* EPA rules seen prompting more coal exports
* Railroads seen benefiting too
* Coal, railroad stocks drop
By Lynn Adler and Steve James
NEW YORK, March 28 Tougher emission rules at U.S. power stations will likely force coal companies to make up for lost domestic customers by exporting more to countries in Asia where environmental regulations are less stringent, analysts said.
Railroads, which haul about 70 percent of U.S. coal, could also try to mitigate the damage from lower shipments to utilities by carrying more coal for exports.
Proposed rules that will limit new power plants' CO2 emissions, the first move by the world's largest economy to regulate the gas blamed for contributing to global warming, were announced Tuesday by the Environmental Protection Agency (EPA).. Currently, coal-fired plants produce about 44 percent of U.S. electricity
Wall Street saw the rule change as a short-term negative for coal and stocks fell on Wednesday. Arch Coal's stock dropped 4 percent to close at $10.80 and Peabody Energy fell 3.4 percent to $28.83 on the New York Stock Exchange. Alpha Natural Resources was 4.1 percent lower at $14.87 and Consol Energy was off 1.9 percent at $33.33.
Railroad shares also declined. CSX Corp fell 2.4 percent to $21.52 and Union Pacific dropped 2.3 percent to $107.91.
Michael Dudas, a coal industry analyst at Sterne Agee, said the EPA rules, likely to come into effect in a year, will force the coal industry to cut production, but also ramp up exports. Last year exports accounted for about 10 percent of total U.S. coal production of 811 million tons, according to the Energy Dept.
"The U.S. will become a much more important supplier to the world," he said, noting that demand was high in Asia for both thermal coal, used in power generation and metallurgical coal, which is used to make steel.
"We have the capacity to export more and the industry is trying to develop more ports on the West Coast for the coal from the Powder River Basin (of Wyoming and Montana)," Dudas said.
Lucas Pipes, of Brean Murray, Carret & Co, agreed coal companies could compensate for lost domestic customers through exports, but said a U.S. west coast coal terminal was essential. Currently, there are no U.S. west coast coal ports and the Canadian one at Ridley, British Columbia, was not competitive for U.S. producers.
"The biggest potential for exports to Asia would be PRB coal through the west coast," he said. "That's where the focus is, but that won't happen before 2016."

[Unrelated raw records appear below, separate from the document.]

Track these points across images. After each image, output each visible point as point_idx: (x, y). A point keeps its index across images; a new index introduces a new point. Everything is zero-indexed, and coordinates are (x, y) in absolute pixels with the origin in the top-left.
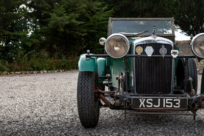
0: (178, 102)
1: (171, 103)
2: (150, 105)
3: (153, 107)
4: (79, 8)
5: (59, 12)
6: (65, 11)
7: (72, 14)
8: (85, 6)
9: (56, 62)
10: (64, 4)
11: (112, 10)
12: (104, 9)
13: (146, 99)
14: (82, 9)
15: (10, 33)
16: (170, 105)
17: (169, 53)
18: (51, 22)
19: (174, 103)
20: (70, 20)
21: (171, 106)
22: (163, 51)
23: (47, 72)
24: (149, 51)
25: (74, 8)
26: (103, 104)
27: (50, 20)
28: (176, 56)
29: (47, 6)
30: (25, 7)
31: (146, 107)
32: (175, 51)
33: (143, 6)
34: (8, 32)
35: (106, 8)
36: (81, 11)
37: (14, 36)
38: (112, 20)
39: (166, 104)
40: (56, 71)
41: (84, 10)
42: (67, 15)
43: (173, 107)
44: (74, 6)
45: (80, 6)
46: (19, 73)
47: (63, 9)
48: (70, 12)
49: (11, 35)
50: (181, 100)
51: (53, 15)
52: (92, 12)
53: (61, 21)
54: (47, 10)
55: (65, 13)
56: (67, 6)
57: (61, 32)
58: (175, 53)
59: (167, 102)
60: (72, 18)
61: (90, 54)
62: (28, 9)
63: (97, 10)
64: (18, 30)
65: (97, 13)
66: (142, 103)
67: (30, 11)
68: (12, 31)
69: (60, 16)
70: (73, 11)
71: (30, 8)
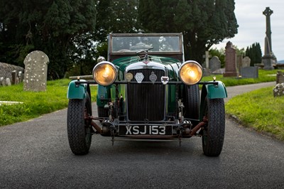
0: (163, 129)
1: (157, 130)
2: (136, 132)
3: (139, 134)
13: (133, 126)
16: (155, 132)
17: (159, 79)
19: (160, 130)
21: (157, 133)
22: (153, 78)
24: (140, 78)
26: (95, 131)
28: (167, 82)
31: (133, 134)
32: (165, 77)
38: (112, 36)
39: (152, 131)
43: (159, 134)
50: (167, 127)
58: (165, 80)
59: (153, 130)
61: (81, 80)
66: (129, 130)
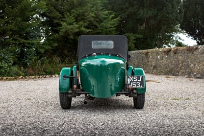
4: (88, 17)
5: (69, 21)
6: (74, 20)
7: (82, 23)
8: (93, 15)
10: (74, 14)
11: (119, 18)
12: (111, 16)
15: (25, 41)
18: (62, 30)
20: (78, 28)
23: (59, 76)
25: (83, 17)
27: (61, 28)
29: (58, 16)
30: (38, 16)
33: (148, 13)
34: (23, 40)
35: (113, 15)
36: (89, 19)
37: (29, 43)
41: (92, 19)
42: (76, 24)
44: (83, 15)
45: (88, 15)
46: (33, 77)
47: (73, 18)
48: (80, 21)
49: (26, 43)
51: (64, 24)
52: (100, 20)
53: (71, 29)
54: (58, 19)
55: (75, 22)
56: (77, 16)
57: (71, 39)
60: (81, 26)
62: (41, 18)
63: (105, 18)
64: (32, 38)
65: (105, 21)
67: (42, 20)
68: (27, 39)
69: (70, 24)
70: (82, 19)
71: (43, 17)
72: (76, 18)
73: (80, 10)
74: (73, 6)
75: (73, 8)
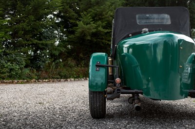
4: (106, 16)
5: (86, 20)
6: (91, 20)
7: (99, 22)
8: (112, 14)
9: (82, 71)
10: (91, 13)
14: (108, 17)
15: (38, 42)
18: (79, 30)
20: (96, 28)
23: (75, 80)
25: (100, 17)
27: (77, 29)
29: (73, 15)
30: (53, 17)
34: (36, 41)
36: (107, 19)
37: (42, 44)
40: (83, 79)
42: (94, 23)
44: (101, 15)
45: (106, 14)
46: (47, 80)
47: (90, 17)
48: (97, 20)
49: (39, 43)
51: (80, 24)
53: (88, 29)
54: (74, 19)
55: (92, 21)
56: (94, 15)
57: (88, 40)
60: (99, 26)
62: (55, 18)
64: (46, 38)
67: (57, 21)
68: (40, 40)
69: (87, 24)
70: (100, 19)
71: (57, 18)
72: (93, 18)
73: (98, 9)
74: (90, 5)
75: (90, 7)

He noted Peabody has an agreement with a developer for a port in Washington state that could handle 25 million tons.
Pipes said there were adequate rail lines to the region but the bigger issue would likely be permitting for the port because of strong environmental opposition to "exporting climate change."
EPA RISK ALREADY "DISCOUNTED"
U.S. railroads will carry less domestic utility coal under the EPA plan to cut carbon emissions, but analysts believe they too can make up for lost volume by carrying more export coal.

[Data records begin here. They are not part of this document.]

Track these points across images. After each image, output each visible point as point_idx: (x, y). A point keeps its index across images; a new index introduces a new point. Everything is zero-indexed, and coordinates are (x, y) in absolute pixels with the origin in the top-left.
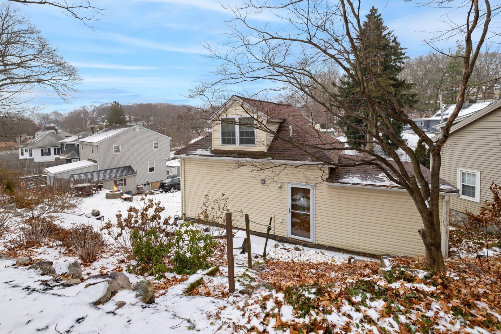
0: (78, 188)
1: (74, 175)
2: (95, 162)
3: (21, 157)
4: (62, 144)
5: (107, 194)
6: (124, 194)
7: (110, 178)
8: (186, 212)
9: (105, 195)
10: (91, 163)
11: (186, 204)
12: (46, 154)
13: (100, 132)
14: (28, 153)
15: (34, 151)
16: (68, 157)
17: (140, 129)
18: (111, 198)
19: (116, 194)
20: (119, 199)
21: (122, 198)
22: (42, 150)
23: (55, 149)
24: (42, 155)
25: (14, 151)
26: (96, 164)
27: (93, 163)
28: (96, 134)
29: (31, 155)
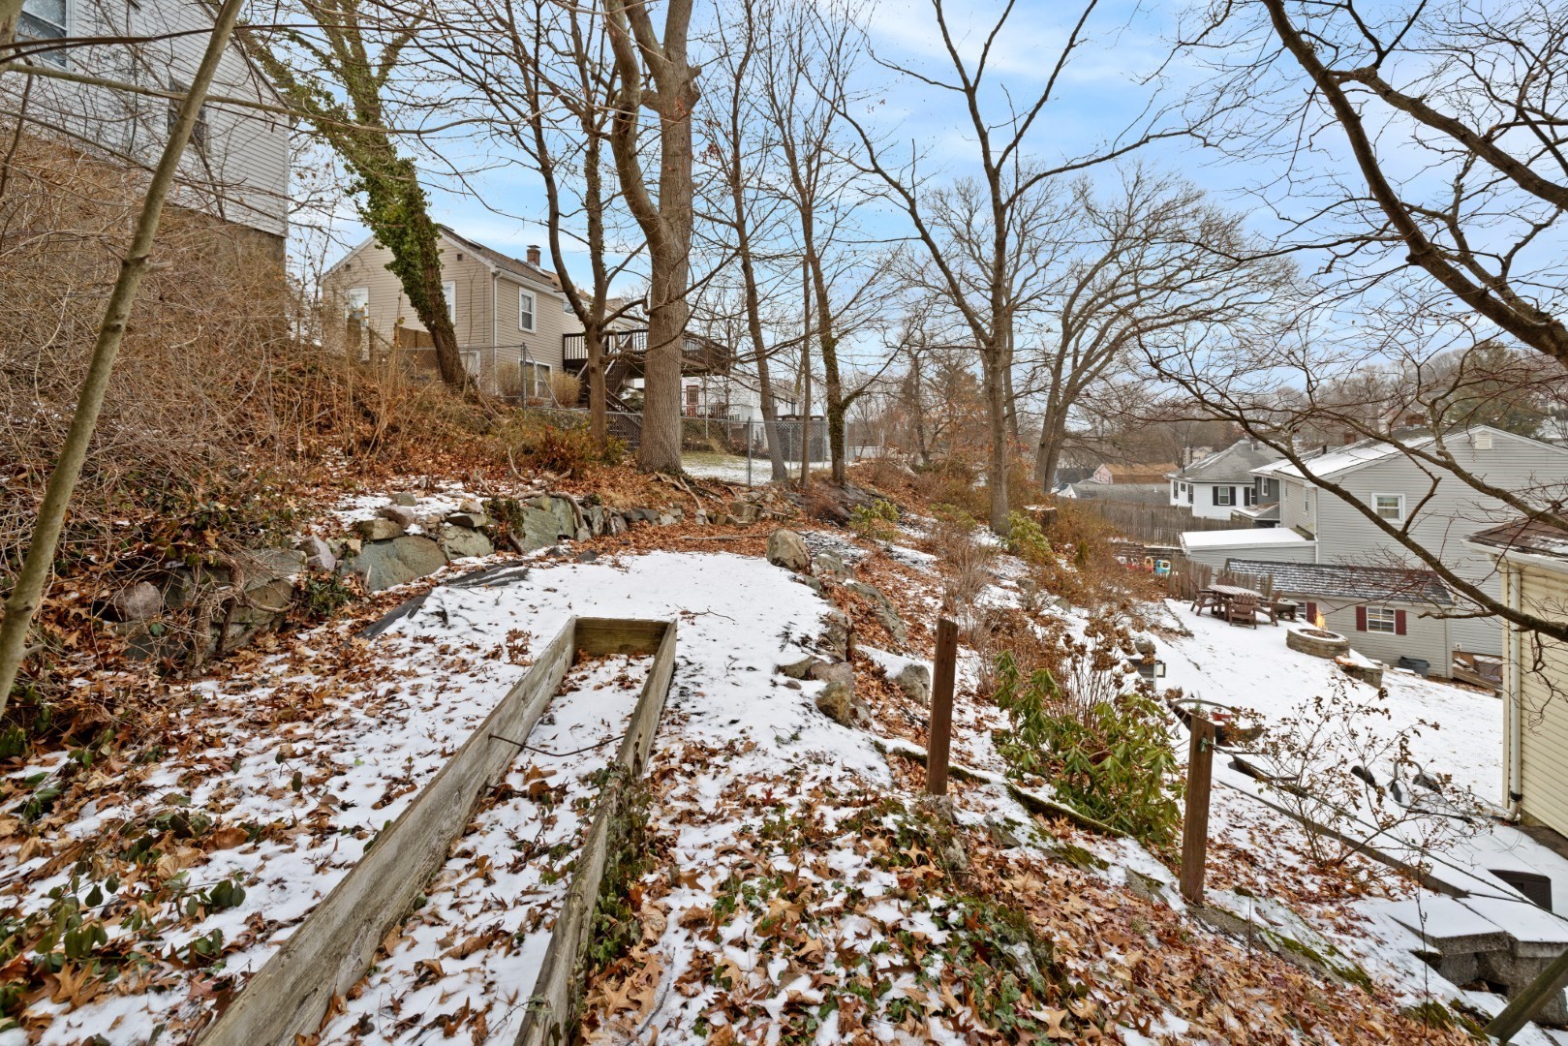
0: (1221, 594)
1: (1234, 560)
2: (1310, 537)
3: (1173, 502)
4: (1258, 479)
5: (1290, 634)
6: (1352, 652)
7: (1340, 595)
8: (1526, 793)
9: (1286, 635)
10: (1298, 539)
11: (1526, 757)
12: (1224, 501)
13: (1348, 447)
14: (1186, 493)
15: (1198, 490)
16: (1266, 515)
17: (1496, 442)
18: (1301, 651)
19: (1317, 643)
20: (1328, 661)
21: (1339, 663)
22: (1215, 490)
23: (1247, 491)
24: (1216, 503)
25: (1163, 487)
26: (1310, 543)
27: (1302, 540)
28: (1333, 454)
29: (1191, 498)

CSX's Chief Financial Officer Fredrik Eliasson eased market fears this month by forecasting record first-quarter and 2012 earnings even as its utility coal volume was slumping as much as 30 percent in the first quarter.
Export coal would likely match last year's record 40 million tons, he said. Export coal volume in the first quarter is running about 5 percent above the year-ago pace.
CSX and Norfolk Southern gained about 30 percent of their total revenue from coal shipments, while Union Pacific's coal-based revenue is nearer to 22 percent.
"The EPA risk is discounted and the incremental risk of low natgas can be offset by export coal opportunities as well as additional volume opportunities from the production of more gas domestically," said Benjamin Hartford, senior research associate at Robert W. Baird in Milwaukee.
Peter Nesvold, a Jefferies & Co analyst, said although people think the decline in coal is a new dynamic. "It's not."
He said even before this winter's mild weather and low natural gas prices, coal volumes for CSX Corp were one-third below their previous peak, yet the company reported record 2011 earnings and expects similar results this year.
"Coal is not the only commodity the rails haul, and they are able to resize and/or adjust the network to accommodate the fact that some types of coal, such as Central Appalachian coal, is likely in secular decline."
Canadian National Railway hauls thermal coal from mines in Illinois to utilities in the Midwest and Southeast United States. To the extent that business has already been hurt by low natural gas prices and a mild winter, the regulations could add insult to injury, said Canaccord Genuity analyst David Tyerman.
In 2010, the last year for which the breakdown is readily available, 43 percent of CN's coal revenue was from shipments that originated in the United States. In 2011, coal represented about 7 percent of its total revenue.
Rival Canadian Pacific Railway will not be similarly affected, because it mostly transports metallurgical coal, Tyerman said. But there could be an upside for both railways if the new rules boost exports to Asia.
CP and CN were not immediately available to comment.